Neuroglycopenic symptoms include confusion, seizure and coma (10) (and generally occur when blood sugar levels fall below 50mg/dl).
Unless a person carries a glucose test kit, the only way to determine if a victim has hypoglycemia is by evaluation of their symptoms. Even so, underlying medical conditions and medications can add a level of complexity. If possible, test blood sugar levels (7). Most type 1 and 2 diabetics carry a small blood sugar test kit.
Treatment for hypoglycemia includes the rapid delivery of easily absorbed sugar into the victim. Symptoms of hypoglycemia are resolved as blood sugar concentrations return to the normal range of 70 to 100 mg/dl (8).
A general rule of thumb is to provide 15g of glucose to the victim (8). What does 15g of glucose look like? Examples include 4 lifesavers, 3 to 4 glucose tablets, one tablespoon sugar or ½ of a can of soda.
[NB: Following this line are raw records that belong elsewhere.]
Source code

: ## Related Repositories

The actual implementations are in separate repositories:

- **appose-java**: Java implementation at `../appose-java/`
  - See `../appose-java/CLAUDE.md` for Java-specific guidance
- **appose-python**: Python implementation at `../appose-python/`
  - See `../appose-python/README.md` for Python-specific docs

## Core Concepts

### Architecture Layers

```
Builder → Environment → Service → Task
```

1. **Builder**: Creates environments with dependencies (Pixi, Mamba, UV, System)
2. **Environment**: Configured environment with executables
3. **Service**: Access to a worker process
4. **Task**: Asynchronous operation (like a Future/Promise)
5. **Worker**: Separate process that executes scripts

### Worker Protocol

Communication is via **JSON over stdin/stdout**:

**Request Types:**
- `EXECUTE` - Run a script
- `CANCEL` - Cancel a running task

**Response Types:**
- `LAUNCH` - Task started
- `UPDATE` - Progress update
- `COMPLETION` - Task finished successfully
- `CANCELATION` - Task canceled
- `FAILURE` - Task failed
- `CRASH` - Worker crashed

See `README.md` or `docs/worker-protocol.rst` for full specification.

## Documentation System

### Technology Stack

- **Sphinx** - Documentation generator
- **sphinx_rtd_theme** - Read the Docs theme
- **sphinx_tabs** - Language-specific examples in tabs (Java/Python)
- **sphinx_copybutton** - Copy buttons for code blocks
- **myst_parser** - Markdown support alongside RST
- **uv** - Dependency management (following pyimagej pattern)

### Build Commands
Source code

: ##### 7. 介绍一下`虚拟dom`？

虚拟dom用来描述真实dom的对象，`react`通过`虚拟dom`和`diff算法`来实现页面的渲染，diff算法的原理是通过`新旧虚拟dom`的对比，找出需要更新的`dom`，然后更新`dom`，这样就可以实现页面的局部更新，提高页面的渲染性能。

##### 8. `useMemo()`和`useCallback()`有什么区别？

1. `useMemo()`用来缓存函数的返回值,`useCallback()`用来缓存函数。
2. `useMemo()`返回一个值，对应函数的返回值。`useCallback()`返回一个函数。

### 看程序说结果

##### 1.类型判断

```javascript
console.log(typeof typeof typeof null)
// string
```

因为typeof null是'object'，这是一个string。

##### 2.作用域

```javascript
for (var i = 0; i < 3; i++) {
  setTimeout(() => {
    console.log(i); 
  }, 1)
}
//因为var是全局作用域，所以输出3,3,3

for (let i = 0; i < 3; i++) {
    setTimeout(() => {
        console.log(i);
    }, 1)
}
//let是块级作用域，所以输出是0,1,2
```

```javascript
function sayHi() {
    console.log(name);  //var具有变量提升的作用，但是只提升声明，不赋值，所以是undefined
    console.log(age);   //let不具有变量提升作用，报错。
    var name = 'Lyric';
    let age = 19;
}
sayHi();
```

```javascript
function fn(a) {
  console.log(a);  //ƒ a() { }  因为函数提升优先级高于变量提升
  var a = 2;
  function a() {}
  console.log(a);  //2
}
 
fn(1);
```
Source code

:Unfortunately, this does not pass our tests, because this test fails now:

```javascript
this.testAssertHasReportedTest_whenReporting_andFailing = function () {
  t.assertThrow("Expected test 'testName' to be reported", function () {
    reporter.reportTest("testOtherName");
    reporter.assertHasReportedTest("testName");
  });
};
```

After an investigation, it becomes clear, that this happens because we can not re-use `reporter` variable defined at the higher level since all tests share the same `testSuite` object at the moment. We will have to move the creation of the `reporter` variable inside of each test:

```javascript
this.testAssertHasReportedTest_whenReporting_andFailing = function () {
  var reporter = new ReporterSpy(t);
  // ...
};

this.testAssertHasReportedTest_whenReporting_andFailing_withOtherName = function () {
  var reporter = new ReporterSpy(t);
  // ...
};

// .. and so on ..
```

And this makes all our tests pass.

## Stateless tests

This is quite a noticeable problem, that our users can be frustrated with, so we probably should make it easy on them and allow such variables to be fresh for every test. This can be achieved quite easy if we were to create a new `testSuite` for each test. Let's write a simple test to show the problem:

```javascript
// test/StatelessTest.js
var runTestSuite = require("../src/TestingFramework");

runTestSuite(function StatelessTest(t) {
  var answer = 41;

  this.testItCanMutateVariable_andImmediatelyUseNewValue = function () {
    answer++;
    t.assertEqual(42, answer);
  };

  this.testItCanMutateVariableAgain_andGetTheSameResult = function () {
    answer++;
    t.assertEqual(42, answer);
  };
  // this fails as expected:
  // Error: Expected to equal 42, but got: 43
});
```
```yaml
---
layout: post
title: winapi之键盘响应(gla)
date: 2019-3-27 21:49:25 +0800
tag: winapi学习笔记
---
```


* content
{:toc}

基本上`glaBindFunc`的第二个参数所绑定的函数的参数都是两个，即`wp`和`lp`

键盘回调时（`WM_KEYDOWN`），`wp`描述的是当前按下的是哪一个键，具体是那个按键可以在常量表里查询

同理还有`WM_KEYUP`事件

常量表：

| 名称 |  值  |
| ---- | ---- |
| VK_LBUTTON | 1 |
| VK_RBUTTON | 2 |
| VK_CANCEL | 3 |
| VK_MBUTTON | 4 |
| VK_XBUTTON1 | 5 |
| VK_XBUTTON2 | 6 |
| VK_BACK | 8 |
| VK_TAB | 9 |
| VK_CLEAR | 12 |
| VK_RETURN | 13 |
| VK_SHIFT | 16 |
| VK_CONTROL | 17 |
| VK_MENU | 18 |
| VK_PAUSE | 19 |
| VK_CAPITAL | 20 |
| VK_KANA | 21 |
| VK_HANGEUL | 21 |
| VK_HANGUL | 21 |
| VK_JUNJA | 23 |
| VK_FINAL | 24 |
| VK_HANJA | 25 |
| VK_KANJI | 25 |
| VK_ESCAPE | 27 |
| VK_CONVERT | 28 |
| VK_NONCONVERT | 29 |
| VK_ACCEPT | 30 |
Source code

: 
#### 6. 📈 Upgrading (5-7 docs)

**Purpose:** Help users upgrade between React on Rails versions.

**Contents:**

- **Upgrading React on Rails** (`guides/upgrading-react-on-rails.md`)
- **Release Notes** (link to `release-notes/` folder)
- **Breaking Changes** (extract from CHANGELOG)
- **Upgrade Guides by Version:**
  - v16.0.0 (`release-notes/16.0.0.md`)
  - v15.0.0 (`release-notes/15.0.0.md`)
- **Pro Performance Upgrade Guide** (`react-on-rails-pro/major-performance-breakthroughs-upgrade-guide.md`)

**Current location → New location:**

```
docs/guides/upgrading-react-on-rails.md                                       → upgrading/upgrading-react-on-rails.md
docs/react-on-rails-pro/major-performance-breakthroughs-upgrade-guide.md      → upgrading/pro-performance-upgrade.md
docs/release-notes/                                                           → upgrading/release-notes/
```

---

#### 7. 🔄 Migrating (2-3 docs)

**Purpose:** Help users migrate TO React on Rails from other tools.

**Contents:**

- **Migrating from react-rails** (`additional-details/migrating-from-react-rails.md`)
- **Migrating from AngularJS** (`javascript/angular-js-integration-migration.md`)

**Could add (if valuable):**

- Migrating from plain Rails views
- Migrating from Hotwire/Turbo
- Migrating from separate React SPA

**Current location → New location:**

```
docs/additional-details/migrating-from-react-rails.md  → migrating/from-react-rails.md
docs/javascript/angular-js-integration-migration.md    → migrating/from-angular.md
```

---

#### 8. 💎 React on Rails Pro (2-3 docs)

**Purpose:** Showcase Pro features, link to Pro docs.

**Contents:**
After giving the victim glucose, evaluate their symptoms (8, 10). If symptoms persist repeat with an additional 10-15g of sugar. After symptoms have been resolved, it is desirable to have a meal containing complex carbohydrates to help maintain normal blood sugar levels (10).
If a diabetic person is unable to take sugar by mouth then one may have to administer a glucagon injection (10), which diabetics should carry, especially during strenuous wilderness activities.
Never administer insulin to a diabetic victim!
Whether one is diabetic or not, prevention of hypoglycemia through proper nutrition prior to physical activity is essential. A well-balanced diet helps normalize blood sugar levels. Usually a regimen moderate in protein, unrefined carbohydrates (such as whole-grain products and vegetables, which are slow to be absorbed), and fats is recommended. Foods high in rapidly absorbed (simple) sugars should be avoided.
Alcohol, caffeine, tobacco, and other stimulants should be avoided.
Carrying glucose supplements is important while participating in any wilderness activities.